Agape is proper behavior. It isn’t rude or crude. Instead, it respects others. It is tolerant in that it doesn’t demand that it gets its own way. Agape doesn’t get angry easily.
The King James Version translates part of verse 1 Cor 13:5 as “thinketh no evil”. The word “thinketh” is the the Greek word logizomai. This word has the connotation of calculation or recording. Agape doesn’t keep a list of wrongs around for later reference or hold grudges. Agape forgives quickly.
Agape isn’t happy with unrighteousness. It takes every opportunity to promote good and diminish evil. It isn’t concerned about whether or not its actions are popular. It just does what is right.
Agape bears all things. It never gives up and looks hopefully to the future. Agape endures. It does these things not to manipulate others, but to sincerely help them. Agape is willing to suffer wrongs committed by others.
The time will come when most things will pass away or become useless. That includes many spiritual gifts, as they may not be needed in our divine future. Agape, however, lasts forever. As we become more like our Heavenly Father, agape becomes our sole motivation for doing things.
We don’t know everything today, and even those things we learn by prophecy only reveal a small part of what is ahead. When we are perfected in Christ, however, we will fully understand. It’s like the process of changing from a child to an adult: As we learn, we put away from ourselves the things that are not agape, as these things are, quite frankly, childish.
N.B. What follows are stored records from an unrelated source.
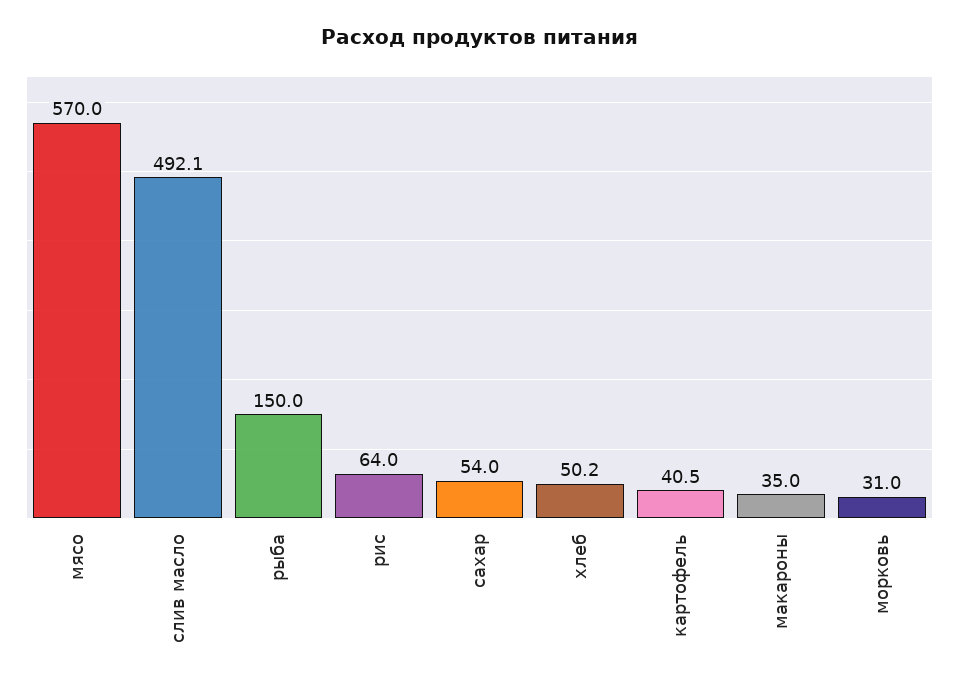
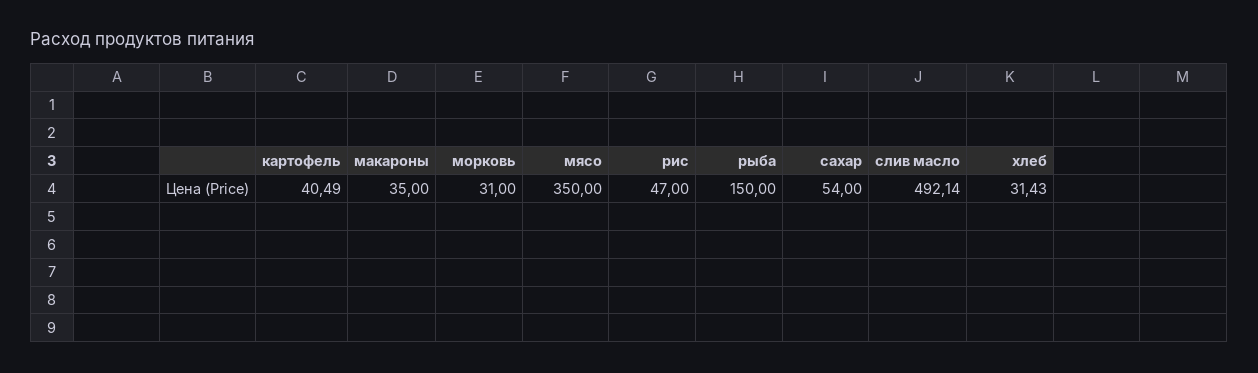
  {
-   "мясо": 570,
+   "мясо": 350,
    "слив масло": 492.14,
    "рыба": 150,
-   "рис": 64,
+   "рис": 47,
    "сахар": 54,
-   "хлеб": 50.2,
+   "хлеб": 31.43,
    "картофель": 40.49,
    "макароны": 35,
    "морковь": 31
  }

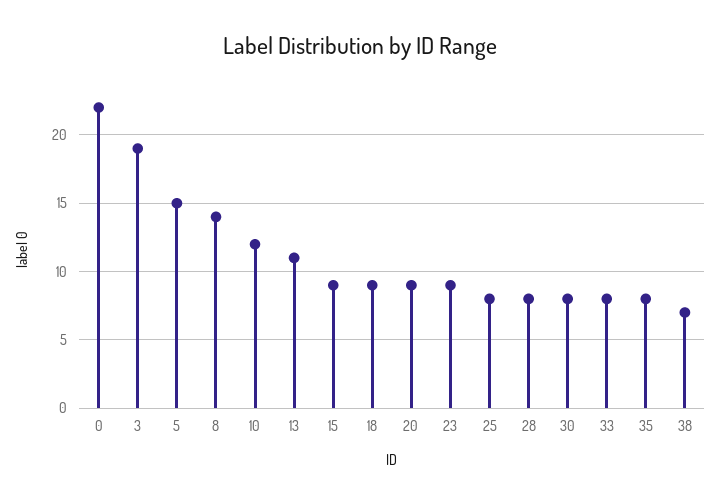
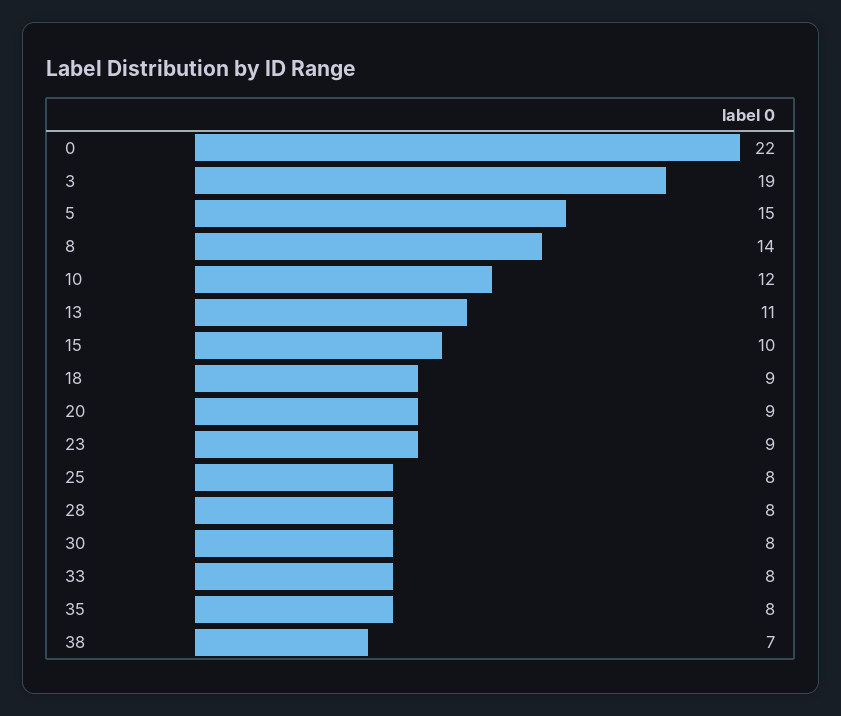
  {
    "0": 22,
    "3": 19,
    "5": 15,
    "8": 14,
    "10": 12,
    "13": 11,
-   "15": 9,
+   "15": 10,
    "18": 9,
    "20": 9,
    "23": 9,
    "25": 8,
    "28": 8,
    "30": 8,
    "33": 8,
    "35": 8,
    "38": 7
  }

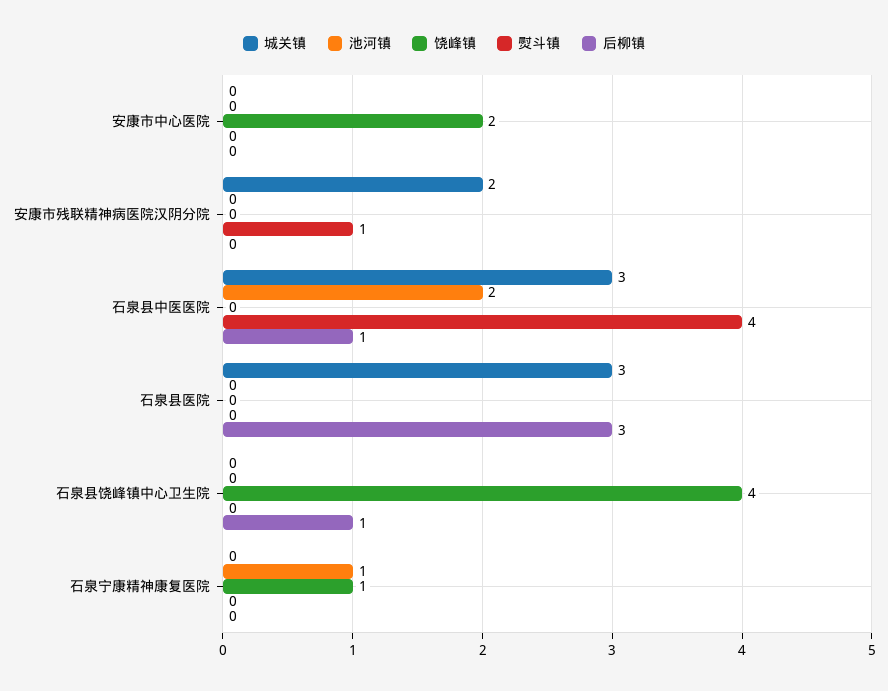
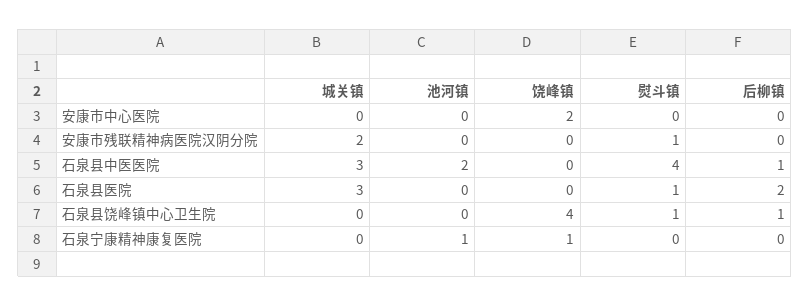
  {
    "城关镇": {
      "安康市中心医院": 0,
      "安康市残联精神病医院汉阴分院": 2,
      "石泉县中医医院": 3,
      "石泉县医院": 3,
      "石泉县饶峰镇中心卫生院": 0,
      "石泉宁康精神康复医院": 0
    },
    "池河镇": {
      "安康市中心医院": 0,
      "安康市残联精神病医院汉阴分院": 0,
      "石泉县中医医院": 2,
      "石泉县医院": 0,
      "石泉县饶峰镇中心卫生院": 0,
      "石泉宁康精神康复医院": 1
    },
    "饶峰镇": {
      "安康市中心医院": 2,
      "安康市残联精神病医院汉阴分院": 0,
      "石泉县中医医院": 0,
      "石泉县医院": 0,
      "石泉县饶峰镇中心卫生院": 4,
      "石泉宁康精神康复医院": 1
    },
    "熨斗镇": {
      "安康市中心医院": 0,
      "安康市残联精神病医院汉阴分院": 1,
      "石泉县中医医院": 4,
-     "石泉县医院": 0,
+     "石泉县医院": 1,
-     "石泉县饶峰镇中心卫生院": 0,
+     "石泉县饶峰镇中心卫生院": 1,
      "石泉宁康精神康复医院": 0
    },
    "后柳镇": {
      "安康市中心医院": 0,
      "安康市残联精神病医院汉阴分院": 0,
      "石泉县中医医院": 1,
-     "石泉县医院": 3,
+     "石泉县医院": 2,
      "石泉县饶峰镇中心卫生院": 1,
      "石泉宁康精神康复医院": 0
    }
  }

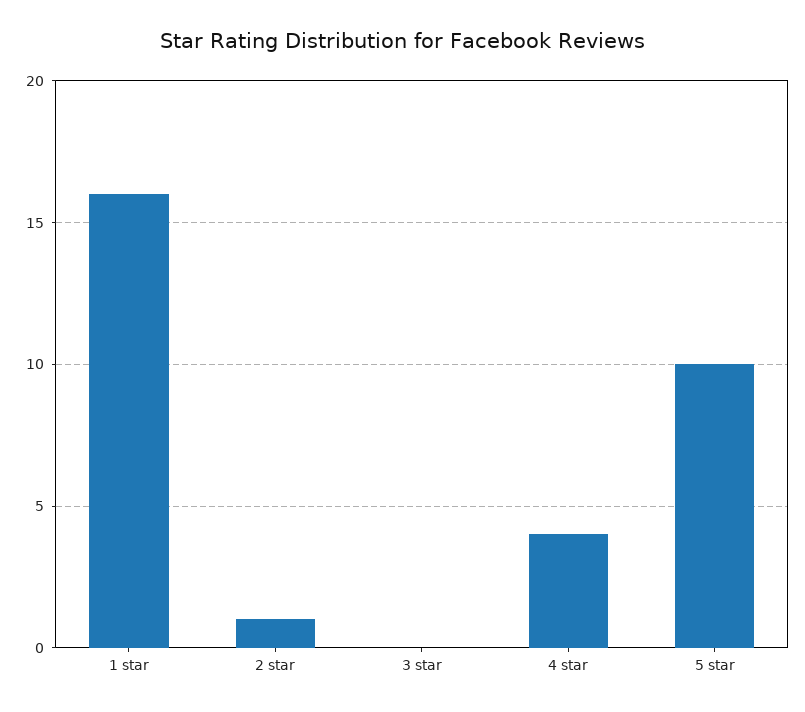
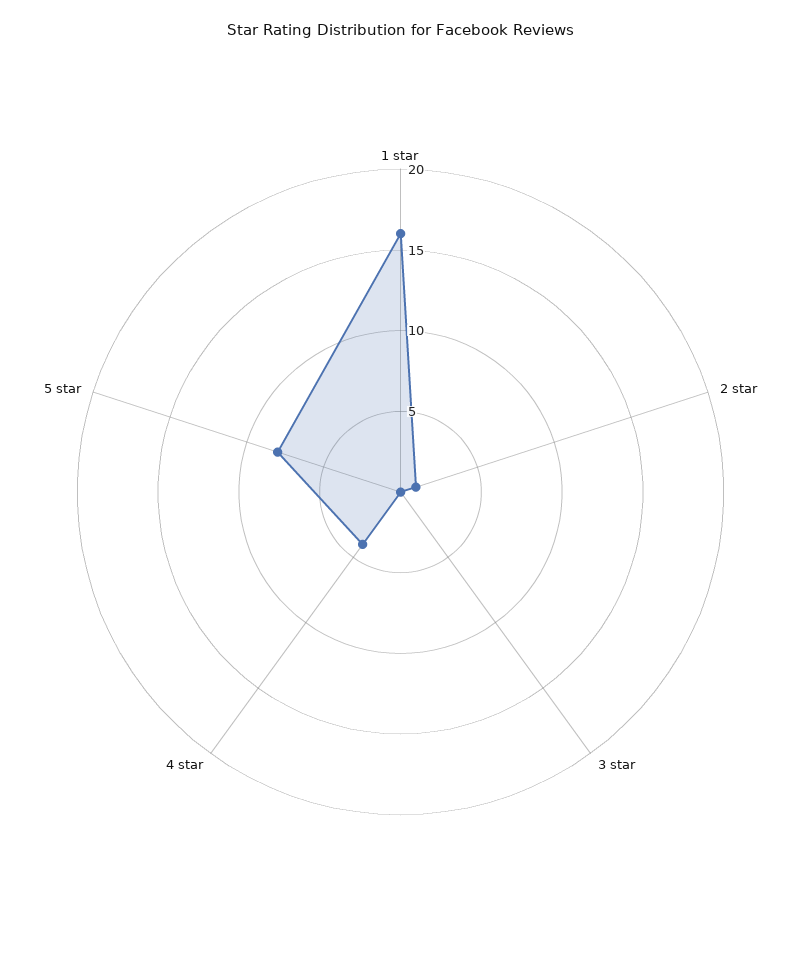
  {
    "1 star": 16,
    "2 star": 1,
    "3 star": 0,
    "4 star": 4,
-   "5 star": 10
+   "5 star": 8
  }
We mortals are hindered by lack of vision. We tend to see only the here and now and do not understand the larger picture. The day will come, however, when we do understand.
The greatest thing that we can develop in our own lives is agape – charity. As organists, we need to develop the kind of love that allows us to forgive others, serve gladly, teach with the Spirit, and do all other things necessary to build up the kingdom of God. After all, it’s not about us, it’s about Him!